BALTIMORE (WJZ) -- A Maryland waitress wins a discrimination case. The former Hooters employee says she was fired because of her hair.
Amy Yensi reports a Baltimore arbitrator weighs in on her discipline and firing.
That woman tells WJZ the lawsuit was never just about her hair. She says it's about ensuring that all employees are held to the same standards.
After waiting for more than a year, Farryn Johnson gets the phone call she's been hoping for.
"She said, 'Good news. The law was on your side,'" Johnson said.
Johnson claims she was fired from the Harborplace Hooters in 2013 because her blonde highlights weren't allowed.
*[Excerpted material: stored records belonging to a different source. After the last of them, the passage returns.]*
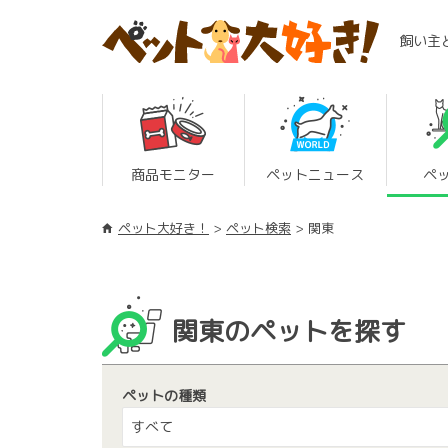
飼い主
商品モニター
ペットニュース
ペ
ペット大好き！
ペット検索
関東
関東のペットを探す
ペットの種類
すべて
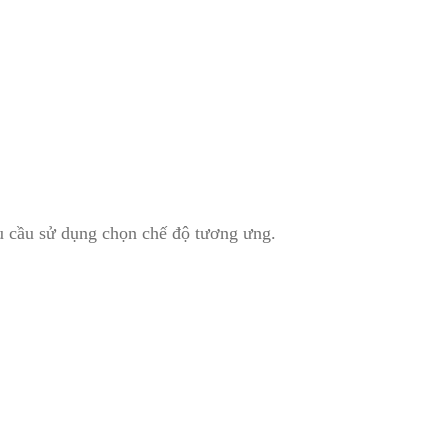
hu cầu sử dụng chọn chế độ tương ưng.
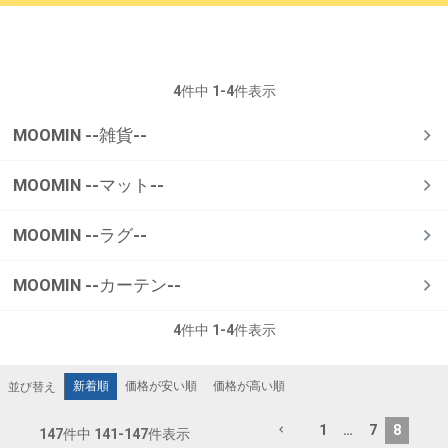
4
件中
1
-
4
件表示
MOOMIN --雑貨--
MOOMIN --マット--
MOOMIN --ラグ--
MOOMIN --カーテン--
4
件中
1
-
4
件表示
新着順
価格が安い順
価格が高い順
並び替え
1
…
7
8
147
件中
141
-
147
件表示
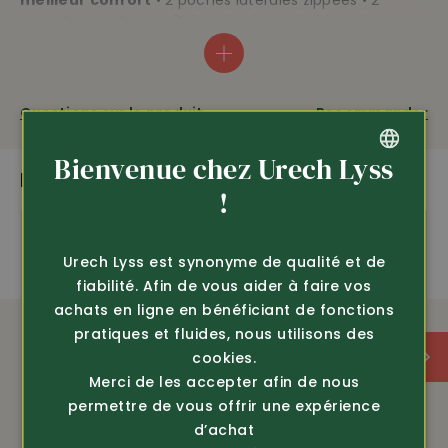
meilleur confort
• 2 poches latérales zippées • 2
grandes poches poitrine
zippées • zip frontal avec
protection du menton •
intérieur très douillet en
polaire
• ceinture ajustable • longueur env. 74 cm •
2
92% polyester recyclé, 18% élasthanne, 270 g/m
•
lavable à 40°C
Questions sur le produit
Recommander
Bienvenue chez Urech Lyss
PLUS DE PRODUITS PASSIONNANTS
GERMAN
!
amfori
stretch
FRENCH
Urech Lyss est synonyme de qualité et de
Recycling
fiabilité. Afin de vous aider à faire vos
achats en ligne en bénéficiant de fonctions
pratiques et fluides, nous utilisons des
cookies.
Merci de les accepter afin de nous
permettre de vous offrir une expérience
d’achat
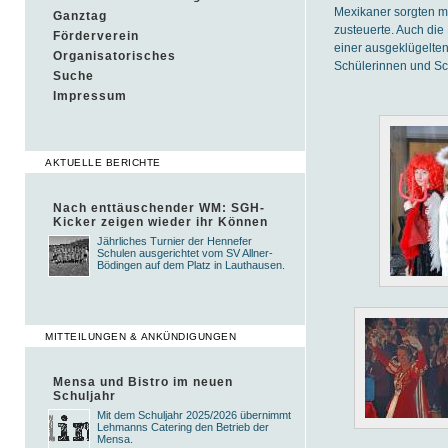
Mexikaner sorgten mi
Ganztag
zusteuerte. Auch die 
Förderverein
einer ausgeklügelten
Organisatorisches
Schülerinnen und Sc
Suche
Impressum
AKTUELLE BERICHTE
Nach enttäuschender WM: SGH-
Kicker zeigen wieder ihr Können
Jährliches Turnier der Hennefer
Schulen ausgerichtet vom SV Allner-
Bödingen auf dem Platz in Lauthausen.
MITTEILUNGEN & ANKÜNDIGUNGEN
Mensa und Bistro im neuen
Schuljahr
Mit dem Schuljahr 2025/2026 übernimmt
Lehmanns Catering den Betrieb der
Mensa.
"They said it was literally because I'm black and black people don't have blonde hair. That's what a manager actually told me," she said.
Johnson claims that waitresses of other races were not disciplined for having unnatural hair colors.
An arbitrator ruled this week that the facts clearly show that Hooters policy was implemented in a way that discriminated against the former waitress.
Johnson's attorney says the restaurant chain's image policy is too vague.
"People have implicit biases and those shine through unfortunately when they're left with so much discretion to make decisions," said Jessica P. Weber, attorney.
Yensi: "What are you hoping this ruling means for the Hooters image policy?"
Weber: "Having a racially discriminatory image policy is wrong. It violates the law. They can't do it."
Despite the arbitrator awarding Johnson over $250,000 for lost wages and attorney fees, Hooters denies any wrongdoing.
A statement on their website reads, in part: "Ms. Johnson's claims of discrimination are simply without merit and Hooters received an adverse and flawed decision from the arbitrator presiding over the case."
Johnson now works as a leasing consultant. She says the color of her hair is not an issue at her current job.
The former waitress is also asking Hooters for an official apology.